**所供条目**
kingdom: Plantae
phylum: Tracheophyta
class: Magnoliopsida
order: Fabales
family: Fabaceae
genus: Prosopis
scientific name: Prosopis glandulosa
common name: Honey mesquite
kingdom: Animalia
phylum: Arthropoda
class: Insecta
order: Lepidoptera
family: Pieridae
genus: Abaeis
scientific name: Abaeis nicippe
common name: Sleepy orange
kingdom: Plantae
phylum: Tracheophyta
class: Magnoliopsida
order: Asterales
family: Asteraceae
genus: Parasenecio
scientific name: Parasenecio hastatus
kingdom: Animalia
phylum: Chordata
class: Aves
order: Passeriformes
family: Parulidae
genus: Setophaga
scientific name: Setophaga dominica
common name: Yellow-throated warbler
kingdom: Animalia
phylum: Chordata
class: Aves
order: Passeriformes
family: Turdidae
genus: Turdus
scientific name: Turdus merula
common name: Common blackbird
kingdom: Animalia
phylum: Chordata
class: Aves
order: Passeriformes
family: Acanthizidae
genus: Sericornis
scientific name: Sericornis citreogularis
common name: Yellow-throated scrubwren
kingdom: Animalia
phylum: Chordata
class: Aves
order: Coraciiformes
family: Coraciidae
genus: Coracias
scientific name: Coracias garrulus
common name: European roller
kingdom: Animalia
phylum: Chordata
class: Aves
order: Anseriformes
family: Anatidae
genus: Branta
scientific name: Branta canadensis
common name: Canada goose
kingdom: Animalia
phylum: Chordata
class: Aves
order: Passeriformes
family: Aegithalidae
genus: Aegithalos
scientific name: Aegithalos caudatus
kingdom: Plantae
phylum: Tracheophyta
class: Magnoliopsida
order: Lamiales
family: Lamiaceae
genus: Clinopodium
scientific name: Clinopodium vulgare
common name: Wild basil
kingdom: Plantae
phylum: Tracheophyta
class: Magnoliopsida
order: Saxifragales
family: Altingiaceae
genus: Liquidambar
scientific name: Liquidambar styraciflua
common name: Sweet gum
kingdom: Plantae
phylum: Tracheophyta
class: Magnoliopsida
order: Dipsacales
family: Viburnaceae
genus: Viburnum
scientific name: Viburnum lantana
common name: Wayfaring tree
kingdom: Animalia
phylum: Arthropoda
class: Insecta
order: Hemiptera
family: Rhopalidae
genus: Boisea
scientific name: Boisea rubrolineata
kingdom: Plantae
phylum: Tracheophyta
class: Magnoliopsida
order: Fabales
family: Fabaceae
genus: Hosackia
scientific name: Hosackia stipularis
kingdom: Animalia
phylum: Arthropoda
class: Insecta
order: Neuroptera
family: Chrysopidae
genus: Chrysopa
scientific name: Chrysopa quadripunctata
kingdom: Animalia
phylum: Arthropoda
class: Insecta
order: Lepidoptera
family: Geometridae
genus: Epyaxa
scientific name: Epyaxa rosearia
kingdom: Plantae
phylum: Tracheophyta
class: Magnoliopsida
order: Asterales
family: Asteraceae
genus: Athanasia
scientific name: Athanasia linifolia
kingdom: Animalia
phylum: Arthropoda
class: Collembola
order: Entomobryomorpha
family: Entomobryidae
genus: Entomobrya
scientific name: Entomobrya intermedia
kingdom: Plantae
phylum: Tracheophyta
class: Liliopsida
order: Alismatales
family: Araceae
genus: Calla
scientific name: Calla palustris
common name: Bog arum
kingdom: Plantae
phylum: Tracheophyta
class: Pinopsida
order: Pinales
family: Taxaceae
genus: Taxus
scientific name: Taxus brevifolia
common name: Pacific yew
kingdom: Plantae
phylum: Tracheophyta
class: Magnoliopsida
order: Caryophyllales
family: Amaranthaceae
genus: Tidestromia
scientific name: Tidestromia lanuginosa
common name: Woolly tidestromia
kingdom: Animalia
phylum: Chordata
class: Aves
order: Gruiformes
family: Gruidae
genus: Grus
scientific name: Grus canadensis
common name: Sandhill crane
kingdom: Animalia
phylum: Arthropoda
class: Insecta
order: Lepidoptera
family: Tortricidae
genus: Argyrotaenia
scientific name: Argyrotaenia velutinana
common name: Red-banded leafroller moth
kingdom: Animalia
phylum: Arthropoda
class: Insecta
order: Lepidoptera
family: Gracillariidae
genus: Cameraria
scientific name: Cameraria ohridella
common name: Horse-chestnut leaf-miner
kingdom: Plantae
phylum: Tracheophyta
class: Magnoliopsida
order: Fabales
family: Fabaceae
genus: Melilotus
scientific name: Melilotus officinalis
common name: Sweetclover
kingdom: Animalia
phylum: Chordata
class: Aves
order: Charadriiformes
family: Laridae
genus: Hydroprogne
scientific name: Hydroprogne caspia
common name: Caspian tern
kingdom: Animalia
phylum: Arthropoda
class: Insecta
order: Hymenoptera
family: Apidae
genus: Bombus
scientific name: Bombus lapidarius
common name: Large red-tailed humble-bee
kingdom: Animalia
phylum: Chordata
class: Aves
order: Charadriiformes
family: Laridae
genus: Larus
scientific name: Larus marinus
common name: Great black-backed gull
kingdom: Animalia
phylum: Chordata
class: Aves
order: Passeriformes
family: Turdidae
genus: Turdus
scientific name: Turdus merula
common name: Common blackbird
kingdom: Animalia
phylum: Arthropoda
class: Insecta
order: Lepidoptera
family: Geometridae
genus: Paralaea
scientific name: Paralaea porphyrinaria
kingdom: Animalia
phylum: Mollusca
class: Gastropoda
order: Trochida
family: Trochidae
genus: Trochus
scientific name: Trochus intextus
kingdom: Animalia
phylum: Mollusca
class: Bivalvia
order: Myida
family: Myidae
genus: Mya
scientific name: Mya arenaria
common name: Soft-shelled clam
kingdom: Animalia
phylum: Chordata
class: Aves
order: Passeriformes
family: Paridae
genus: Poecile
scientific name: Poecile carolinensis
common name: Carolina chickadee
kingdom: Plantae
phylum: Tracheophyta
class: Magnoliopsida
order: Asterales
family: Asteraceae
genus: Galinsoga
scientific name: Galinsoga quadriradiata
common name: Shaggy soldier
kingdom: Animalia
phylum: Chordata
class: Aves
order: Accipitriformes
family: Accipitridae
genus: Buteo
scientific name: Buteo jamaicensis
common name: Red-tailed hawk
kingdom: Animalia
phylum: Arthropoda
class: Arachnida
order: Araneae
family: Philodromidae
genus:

**任务目标**
请从条目开头起，至含有“family: Lamiaceae”的那一行止（首尾两行均包括在内），将这些行重新写出，把其中的“common name”改换为“vernacular name”，其余内容一律保持原样。只需给出这一范围内的各行。

**练习作答**
kingdom: Plantae
phylum: Tracheophyta
class: Magnoliopsida
order: Fabales
family: Fabaceae
genus: Prosopis
scientific name: Prosopis glandulosa
vernacular name: Honey mesquite
kingdom: Animalia
phylum: Arthropoda
class: Insecta
order: Lepidoptera
family: Pieridae
genus: Abaeis
scientific name: Abaeis nicippe
vernacular name: Sleepy orange
kingdom: Plantae
phylum: Tracheophyta
class: Magnoliopsida
order: Asterales
family: Asteraceae
genus: Parasenecio
scientific name: Parasenecio hastatus
kingdom: Animalia
phylum: Chordata
class: Aves
order: Passeriformes
family: Parulidae
genus: Setophaga
scientific name: Setophaga dominica
vernacular name: Yellow-throated warbler
kingdom: Animalia
phylum: Chordata
class: Aves
order: Passeriformes
family: Turdidae
genus: Turdus
scientific name: Turdus merula
vernacular name: Common blackbird
kingdom: Animalia
phylum: Chordata
class: Aves
order: Passeriformes
family: Acanthizidae
genus: Sericornis
scientific name: Sericornis citreogularis
vernacular name: Yellow-throated scrubwren
kingdom: Animalia
phylum: Chordata
class: Aves
order: Coraciiformes
family: Coraciidae
genus: Coracias
scientific name: Coracias garrulus
vernacular name: European roller
kingdom: Animalia
phylum: Chordata
class: Aves
order: Anseriformes
family: Anatidae
genus: Branta
scientific name: Branta canadensis
vernacular name: Canada goose
kingdom: Animalia
phylum: Chordata
class: Aves
order: Passeriformes
family: Aegithalidae
genus: Aegithalos
scientific name: Aegithalos caudatus
kingdom: Plantae
phylum: Tracheophyta
class: Magnoliopsida
order: Lamiales
family: Lamiaceae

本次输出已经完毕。